Clin Res Cardiol (2023). https://doi.org/10.1007/s00392-023-02302-4

Left atrial posterior wall ablation using pulsed field ablation as adjunctive therapy option in re-do procedures in patients with persistent atrial fibrillation
N. Reinsch1, A. V. Füting1, S. Hartl1, K. Neven1
1Klinik für Kardiologie, Elektrophysiologie, Nephrologie, Altersmedizin und Intensivmedizin, Alfried Krupp Krankenhaus, Essen;

Background:
Pulmonary vein isolation (PVI) is the cornerstone for patients with both paroxysmal and persistent atrial fibrillation. However, overall efficacy remains limited for persistent AF (persAF). So far, ablation targets and strategies beyond PVI in further procedures have failed to show outcome improvement. Pulsed field ablation (PFA) has recently been introduced as a novel routine ablation technology. Herein, we report the first clinical experience of adjunctive left atrial posterior wall ablation (LAPWA) in patients with persAF using PFA in re-do procedures.

Methods:
In persAF patients, ablation was performed in conscious sedation using a steerable sheath and a pentaspline over-the-wire basket and flower PFA catheter. In all patients, pre-ablation high-density bipolar voltage 3D map (Carto 3D) was performed. After fluoroscopic guided PVI, the pentaspline catheter was localized in the 3D mapping system. The posterior wall was then directly ablated with the multispline PFA in a flower configuration, with guidance from the interim voltage map (Figure 1). The catheter was positioned in overlapping fashion across the posterior wall such that there was redundant coverage of all sites. All patients received 4 applications per side in a 2-by-2 fashion at 2.0 kV. Following ablation, a high-density 3D map and pacing for final lesion confirmation and documentation of bidirectional block were performed. Procedural parameters, acute success, in-hospital safety and arrhythmia recurrence were assessed.

Results:
17 patients were enrolled between September 2021 and November 2022. The mean age was 68±8 years (70% male).

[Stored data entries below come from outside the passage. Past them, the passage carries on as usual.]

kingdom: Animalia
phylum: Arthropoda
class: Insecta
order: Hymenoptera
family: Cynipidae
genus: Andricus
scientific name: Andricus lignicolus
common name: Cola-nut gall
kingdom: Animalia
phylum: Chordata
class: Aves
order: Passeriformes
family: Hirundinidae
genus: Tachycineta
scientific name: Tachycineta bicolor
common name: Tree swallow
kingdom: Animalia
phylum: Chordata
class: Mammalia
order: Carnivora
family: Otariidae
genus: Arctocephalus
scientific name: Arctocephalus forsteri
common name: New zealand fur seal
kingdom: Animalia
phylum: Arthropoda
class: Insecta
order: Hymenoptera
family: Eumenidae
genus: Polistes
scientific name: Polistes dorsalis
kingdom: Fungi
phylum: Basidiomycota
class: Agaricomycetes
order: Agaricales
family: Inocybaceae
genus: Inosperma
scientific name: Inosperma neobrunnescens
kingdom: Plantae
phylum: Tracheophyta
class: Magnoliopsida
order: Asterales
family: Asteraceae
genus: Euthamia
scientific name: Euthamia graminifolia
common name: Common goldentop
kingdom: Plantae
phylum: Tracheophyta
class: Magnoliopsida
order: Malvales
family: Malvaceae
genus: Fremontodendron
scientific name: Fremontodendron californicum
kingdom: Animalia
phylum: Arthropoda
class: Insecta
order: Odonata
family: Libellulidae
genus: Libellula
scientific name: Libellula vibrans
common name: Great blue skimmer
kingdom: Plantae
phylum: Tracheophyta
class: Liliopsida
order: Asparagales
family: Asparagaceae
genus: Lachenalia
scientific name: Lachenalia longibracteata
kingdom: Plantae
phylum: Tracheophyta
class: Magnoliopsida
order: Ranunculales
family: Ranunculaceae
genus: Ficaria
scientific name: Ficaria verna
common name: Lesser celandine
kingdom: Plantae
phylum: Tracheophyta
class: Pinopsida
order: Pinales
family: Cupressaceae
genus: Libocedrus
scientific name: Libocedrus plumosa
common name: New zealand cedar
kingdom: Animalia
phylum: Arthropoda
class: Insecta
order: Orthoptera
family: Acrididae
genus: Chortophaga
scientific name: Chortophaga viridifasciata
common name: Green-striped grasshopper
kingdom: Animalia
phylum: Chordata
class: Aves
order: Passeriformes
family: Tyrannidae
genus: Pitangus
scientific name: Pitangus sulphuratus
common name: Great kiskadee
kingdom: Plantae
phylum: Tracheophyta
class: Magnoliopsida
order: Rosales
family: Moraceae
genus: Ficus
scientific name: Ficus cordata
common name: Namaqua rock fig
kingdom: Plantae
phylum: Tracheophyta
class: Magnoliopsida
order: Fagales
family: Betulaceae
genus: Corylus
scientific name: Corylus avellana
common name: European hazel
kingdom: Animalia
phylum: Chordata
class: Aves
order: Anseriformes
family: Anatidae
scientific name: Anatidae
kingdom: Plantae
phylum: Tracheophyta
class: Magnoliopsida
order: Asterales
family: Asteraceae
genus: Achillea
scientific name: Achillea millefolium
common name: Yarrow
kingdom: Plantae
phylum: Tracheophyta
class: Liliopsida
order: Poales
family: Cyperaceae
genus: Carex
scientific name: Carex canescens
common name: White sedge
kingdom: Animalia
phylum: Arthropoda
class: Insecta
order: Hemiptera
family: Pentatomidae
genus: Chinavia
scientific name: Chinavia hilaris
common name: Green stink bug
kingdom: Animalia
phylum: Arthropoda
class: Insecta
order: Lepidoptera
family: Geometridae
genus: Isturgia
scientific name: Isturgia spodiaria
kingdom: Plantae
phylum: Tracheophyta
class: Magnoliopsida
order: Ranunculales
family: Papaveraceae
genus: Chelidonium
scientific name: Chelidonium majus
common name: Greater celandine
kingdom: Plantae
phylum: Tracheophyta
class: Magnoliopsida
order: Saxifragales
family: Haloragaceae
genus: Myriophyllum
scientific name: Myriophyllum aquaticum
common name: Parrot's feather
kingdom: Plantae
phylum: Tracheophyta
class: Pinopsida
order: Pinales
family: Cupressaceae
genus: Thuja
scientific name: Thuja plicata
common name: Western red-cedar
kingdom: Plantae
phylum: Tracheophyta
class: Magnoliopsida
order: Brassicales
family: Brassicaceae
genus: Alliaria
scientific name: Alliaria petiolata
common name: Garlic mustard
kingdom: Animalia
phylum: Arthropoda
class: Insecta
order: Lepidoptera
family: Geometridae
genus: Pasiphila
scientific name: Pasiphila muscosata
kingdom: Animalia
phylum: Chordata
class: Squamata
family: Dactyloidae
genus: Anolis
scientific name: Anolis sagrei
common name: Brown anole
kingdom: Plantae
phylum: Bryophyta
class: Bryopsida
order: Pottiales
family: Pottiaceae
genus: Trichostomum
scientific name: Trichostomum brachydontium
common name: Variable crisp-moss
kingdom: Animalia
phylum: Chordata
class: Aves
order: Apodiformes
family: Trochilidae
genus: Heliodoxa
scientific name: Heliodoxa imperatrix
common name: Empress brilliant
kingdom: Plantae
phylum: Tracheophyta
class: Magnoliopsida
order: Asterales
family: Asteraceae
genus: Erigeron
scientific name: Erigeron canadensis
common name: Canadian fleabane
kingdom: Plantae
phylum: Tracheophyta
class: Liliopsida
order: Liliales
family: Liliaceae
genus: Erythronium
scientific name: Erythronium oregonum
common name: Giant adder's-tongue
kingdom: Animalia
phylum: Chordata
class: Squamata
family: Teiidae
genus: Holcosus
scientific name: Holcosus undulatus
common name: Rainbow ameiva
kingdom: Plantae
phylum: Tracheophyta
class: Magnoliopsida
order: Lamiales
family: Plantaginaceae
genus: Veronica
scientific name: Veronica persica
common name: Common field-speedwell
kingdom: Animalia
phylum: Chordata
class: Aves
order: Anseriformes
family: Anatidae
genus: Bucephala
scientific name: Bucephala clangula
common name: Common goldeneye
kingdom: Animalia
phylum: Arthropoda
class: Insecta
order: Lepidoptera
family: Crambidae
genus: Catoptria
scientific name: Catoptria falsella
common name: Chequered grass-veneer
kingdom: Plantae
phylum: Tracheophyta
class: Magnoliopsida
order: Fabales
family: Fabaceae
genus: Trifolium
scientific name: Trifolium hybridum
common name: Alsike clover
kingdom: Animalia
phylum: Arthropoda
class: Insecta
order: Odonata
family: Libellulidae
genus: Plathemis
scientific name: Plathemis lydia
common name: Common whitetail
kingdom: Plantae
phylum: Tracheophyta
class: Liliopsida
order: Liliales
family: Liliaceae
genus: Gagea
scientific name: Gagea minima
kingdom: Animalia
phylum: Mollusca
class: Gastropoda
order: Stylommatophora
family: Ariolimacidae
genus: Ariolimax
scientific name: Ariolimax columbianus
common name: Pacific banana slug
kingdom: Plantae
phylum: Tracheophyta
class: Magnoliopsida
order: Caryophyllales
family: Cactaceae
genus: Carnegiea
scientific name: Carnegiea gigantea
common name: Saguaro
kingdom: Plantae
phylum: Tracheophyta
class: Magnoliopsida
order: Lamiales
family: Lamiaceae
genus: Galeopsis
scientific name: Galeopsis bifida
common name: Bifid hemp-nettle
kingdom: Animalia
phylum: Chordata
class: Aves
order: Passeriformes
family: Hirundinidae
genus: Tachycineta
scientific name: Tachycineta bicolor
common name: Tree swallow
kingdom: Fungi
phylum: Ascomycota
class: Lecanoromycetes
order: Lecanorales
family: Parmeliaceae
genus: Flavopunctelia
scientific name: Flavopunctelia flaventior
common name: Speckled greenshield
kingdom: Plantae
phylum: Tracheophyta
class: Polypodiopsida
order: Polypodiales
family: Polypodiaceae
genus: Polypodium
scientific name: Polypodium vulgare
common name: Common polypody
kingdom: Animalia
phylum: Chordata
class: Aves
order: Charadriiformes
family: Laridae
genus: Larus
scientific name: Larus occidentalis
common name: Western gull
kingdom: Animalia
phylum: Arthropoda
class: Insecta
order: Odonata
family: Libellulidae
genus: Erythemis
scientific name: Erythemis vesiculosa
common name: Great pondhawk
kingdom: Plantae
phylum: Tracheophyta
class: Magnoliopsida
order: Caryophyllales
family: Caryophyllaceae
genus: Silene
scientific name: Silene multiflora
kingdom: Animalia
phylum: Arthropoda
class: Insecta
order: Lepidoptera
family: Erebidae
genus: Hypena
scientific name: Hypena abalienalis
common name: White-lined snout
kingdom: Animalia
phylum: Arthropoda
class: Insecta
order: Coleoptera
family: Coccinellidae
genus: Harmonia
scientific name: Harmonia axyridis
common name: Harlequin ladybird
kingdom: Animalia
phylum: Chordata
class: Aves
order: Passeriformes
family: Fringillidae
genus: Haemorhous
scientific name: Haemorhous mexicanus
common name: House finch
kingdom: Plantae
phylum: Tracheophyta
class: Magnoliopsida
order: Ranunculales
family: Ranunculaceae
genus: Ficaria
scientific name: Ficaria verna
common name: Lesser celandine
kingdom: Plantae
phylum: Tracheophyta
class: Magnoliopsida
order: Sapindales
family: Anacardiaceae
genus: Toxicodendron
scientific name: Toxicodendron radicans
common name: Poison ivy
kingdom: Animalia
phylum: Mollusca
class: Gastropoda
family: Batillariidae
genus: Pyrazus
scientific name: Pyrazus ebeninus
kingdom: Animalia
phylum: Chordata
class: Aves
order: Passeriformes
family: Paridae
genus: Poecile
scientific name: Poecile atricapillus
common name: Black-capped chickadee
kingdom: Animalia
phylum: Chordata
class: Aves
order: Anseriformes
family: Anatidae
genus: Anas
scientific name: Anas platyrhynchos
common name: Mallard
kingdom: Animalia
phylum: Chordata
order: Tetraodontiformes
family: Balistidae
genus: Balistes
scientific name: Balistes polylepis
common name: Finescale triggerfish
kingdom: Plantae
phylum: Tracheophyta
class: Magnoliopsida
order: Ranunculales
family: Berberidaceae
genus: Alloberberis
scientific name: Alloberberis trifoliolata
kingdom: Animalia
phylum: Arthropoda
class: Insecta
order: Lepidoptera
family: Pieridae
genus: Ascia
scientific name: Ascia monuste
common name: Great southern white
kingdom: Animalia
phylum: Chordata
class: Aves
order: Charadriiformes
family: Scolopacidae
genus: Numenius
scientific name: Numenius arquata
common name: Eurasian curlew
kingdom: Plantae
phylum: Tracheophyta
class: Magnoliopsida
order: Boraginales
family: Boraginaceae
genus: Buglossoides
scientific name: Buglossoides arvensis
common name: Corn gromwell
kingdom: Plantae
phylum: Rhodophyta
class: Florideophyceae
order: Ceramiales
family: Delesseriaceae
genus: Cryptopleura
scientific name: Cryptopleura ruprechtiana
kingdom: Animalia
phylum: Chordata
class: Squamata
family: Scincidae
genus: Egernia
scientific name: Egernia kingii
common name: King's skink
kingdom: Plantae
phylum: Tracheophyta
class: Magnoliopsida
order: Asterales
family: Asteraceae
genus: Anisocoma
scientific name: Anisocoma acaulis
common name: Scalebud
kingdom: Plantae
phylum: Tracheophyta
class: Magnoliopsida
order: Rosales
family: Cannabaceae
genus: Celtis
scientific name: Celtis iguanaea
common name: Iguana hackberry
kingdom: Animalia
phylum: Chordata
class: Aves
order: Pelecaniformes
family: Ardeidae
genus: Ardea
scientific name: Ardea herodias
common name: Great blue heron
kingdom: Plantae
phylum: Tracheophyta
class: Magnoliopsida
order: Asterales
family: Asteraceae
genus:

The mean CHA2DS2-VASc-Score was 3±1. Time since first diagnosis of AF was 72±46 months. The mean number of previous procedures was 3±1. Acute PVI and LAPWA were 100% acutely successful with the multispline PFA catheter alone. The median skin-to-skin procedural time was 160±62 min (including a 47±10 min for pre and post ablation voltage mapping). Left atrial dwell time of the PFA catheter was 46±19 min Fluoroscopy time and dose area product were 24±9 min and 13±13 Gy.cm2, respectively. All patients tolerated this approach without procedural interruption. There was no major periprocedural complication in any of the patients. There were no instances of stroke or TIA, pericardial tamponade, atrioesophageal fistula or phrenic nerve injury during follow-up. After a follow-up of 163±105 days, 11/17 (64%) patients remained in a stable sinus rhythm.

Conclusions:
PFA is a novel ablation modality for PVI. In patients with persAF requiring ablation beyond PVI, LAPWA using PFA seems to be a safe and feasible approach with promising results in a small number of patients. Larger trials are warranted to determine long-term efficacyand safety outcomes.